DESCRIPTION OF THE TASK —
Write out every line of text in the material below without changing a character, and leave the pictures out.
-- PROVIDED INFORMATION follows --
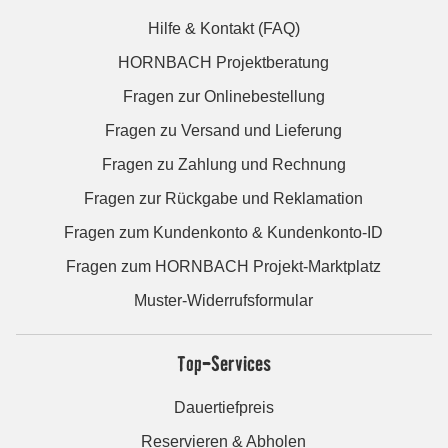
Hilfe & Kontakt (FAQ)
HORNBACH Projektberatung
Fragen zur Onlinebestellung
Fragen zu Versand und Lieferung
Fragen zu Zahlung und Rechnung
Fragen zur Rückgabe und Reklamation
Fragen zum Kundenkonto & Kundenkonto-ID
Fragen zum HORNBACH Projekt-Marktplatz
Muster-Widerrufsformular
Top-Services
Dauertiefpreis
Reservieren & Abholen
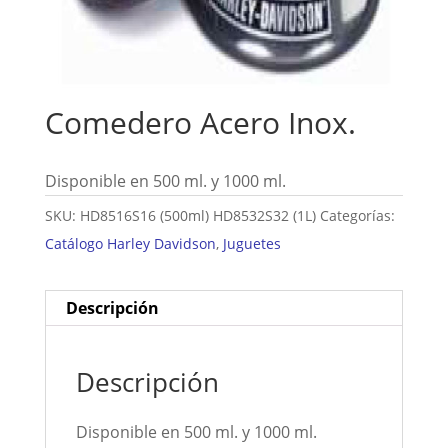
Comedero Acero Inox.
Disponible en 500 ml. y 1000 ml.
SKU:
HD8516S16 (500ml) HD8532S32 (1L)
Categorías:
Catálogo Harley Davidson
,
Juguetes
Descripción
Descripción
Disponible en 500 ml. y 1000 ml.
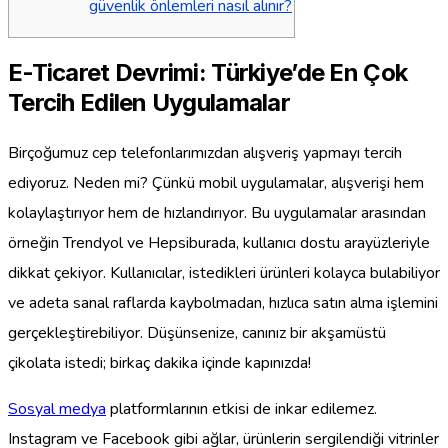
güvenlik önlemleri nasıl alınır?
E-Ticaret Devrimi: Türkiye’de En Çok
Tercih Edilen Uygulamalar
Birçoğumuz cep telefonlarımızdan alışveriş yapmayı tercih
ediyoruz. Neden mi? Çünkü mobil uygulamalar, alışverişi hem
kolaylaştırıyor hem de hızlandırıyor. Bu uygulamalar arasından
örneğin Trendyol ve Hepsiburada, kullanıcı dostu arayüzleriyle
dikkat çekiyor. Kullanıcılar, istedikleri ürünleri kolayca bulabiliyor
ve adeta sanal raflarda kaybolmadan, hızlıca satın alma işlemini
gerçekleştirebiliyor. Düşünsenize, canınız bir akşamüstü
çikolata istedi; birkaç dakika içinde kapınızda!
Sosyal medya
platformlarının etkisi de inkar edilemez.
Instagram ve Facebook gibi ağlar, ürünlerin sergilendiği vitrinler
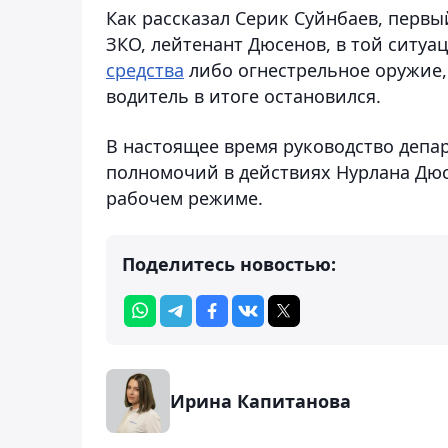
Как рассказал Серик Суйнбаев, перв
ЗКО, лейтенант Дюсенов, в той ситуа
средства
либо огнестрельное оружие, 
водитель в итоге остановился.
В настоящее время руководство деп
полномочий в действиях Нурлана Дюсе
рабочем режиме.
Поделитесь новостью:
Ирина Капитанова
-- PROVIDED INFORMATION concluded --
RESULT FOR THIS EXERCISE —
Hilfe & Kontakt (FAQ)
HORNBACH Projektberatung
Fragen zur Onlinebestellung
Fragen zu Versand und Lieferung
Fragen zu Zahlung und Rechnung
Fragen zur Rückgabe und Reklamation
Fragen zum Kundenkonto & Kundenkonto-ID
Fragen zum HORNBACH Projekt-Marktplatz
Muster-Widerrufsformular
Top-Services
Dauertiefpreis
Reservieren & Abholen
Comedero Acero Inox.
Disponible en 500 ml. y 1000 ml.
SKU:
HD8516S16 (500ml) HD8532S32 (1L)
Categorías:
Catálogo Harley Davidson
,
Juguetes
Descripción
Descripción
Disponible en 500 ml. y 1000 ml.
güvenlik önlemleri nasıl alınır?
E-Ticaret Devrimi: Türkiye’de En Çok
Tercih Edilen Uygulamalar
Birçoğumuz cep telefonlarımızdan alışveriş yapmayı tercih
ediyoruz. Neden mi? Çünkü mobil uygulamalar, alışverişi hem
kolaylaştırıyor hem de hızlandırıyor. Bu uygulamalar arasından
örneğin Trendyol ve Hepsiburada, kullanıcı dostu arayüzleriyle
dikkat çekiyor. Kullanıcılar, istedikleri ürünleri kolayca bulabiliyor
ve adeta sanal raflarda kaybolmadan, hızlıca satın alma işlemini
gerçekleştirebiliyor. Düşünsenize, canınız bir akşamüstü
çikolata istedi; birkaç dakika içinde kapınızda!
Sosyal medya
platformlarının etkisi de inkar edilemez.
Instagram ve Facebook gibi ağlar, ürünlerin sergilendiği vitrinler
Как рассказал Серик Суйнбаев, перв
ЗКО, лейтенант Дюсенов, в той ситуа
средства
либо огнестрельное оружие, 
водитель в итоге остановился.
В настоящее время руководство деп
полномочий в действиях Нурлана Дюсе
рабочем режиме.
Поделитесь новостью:
Ирина Капитанова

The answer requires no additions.